All that being said, for most of I am Legend‘s run it’s a surprisingly rich and nuanced film. Will Smith is invariably an appealing presence, but he doesn’t rely on his easy charisma or “Aw, hell no!” bluster much here. His performance is tinged with melancholy, and he does some great work in some really awful moments. Also, I feared going in that the canine companion bit would come across as a gimmick, just a cute creature for Smith to bounce off expository monologues. But Sam isn’t just Wilson the Volleyball — she’s a living, breathing character of her own. (Nor is she Lassie — she doesn’t seem preternaturally smart, and occasionally does dumb dog things, which seemed all too realistic.) And then there’s New York after the Fall, which in itself is a sort of character in the film.

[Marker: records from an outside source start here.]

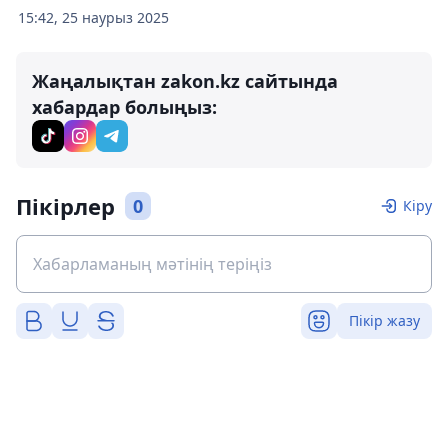
15:42, 25 наурыз 2025
Жаңалықтан zakon.kz сайтында
хабардар болыңыз:
Пікірлер
0
Кіру
Пікір жазу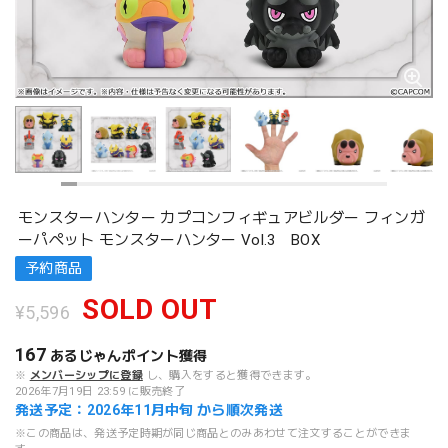
モンスターハンター カプコンフィギュアビルダー フィンガ
ーパペット モンスターハンター Vol.3 BOX
予約商品
SOLD OUT
¥5,596
167
あるじゃんポイント
獲得
※
メンバーシップに登録
し、購入をすると獲得できます。
2026年7月19日 23:59 に販売終了
発送予定：2026年11月中旬 から順次発送
※この商品は、発送予定時期が同じ商品とのみあわせて注文することができま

In shot after shot (somewhat akin to, but less showy than, the opening Times Square sequence of Vanilla Sky), Lawrence captures the eeriness of this great city laid low. Other than the aforementioned Brooklyn Bridge, “Ground Zero,” as Neville now calls it, hasn’t been destroyed or ravaged. It’s just empty, an overgrown, city-sized echo chamber for his pangs of isolation. (And as the Marley song goes, “It hurts to be alone.”) But, hey, even in a desolate New York City, with vampires lurking in the dark places, there are still plenty of fun ways to pass the time, and particularly if you have a good dog by your side.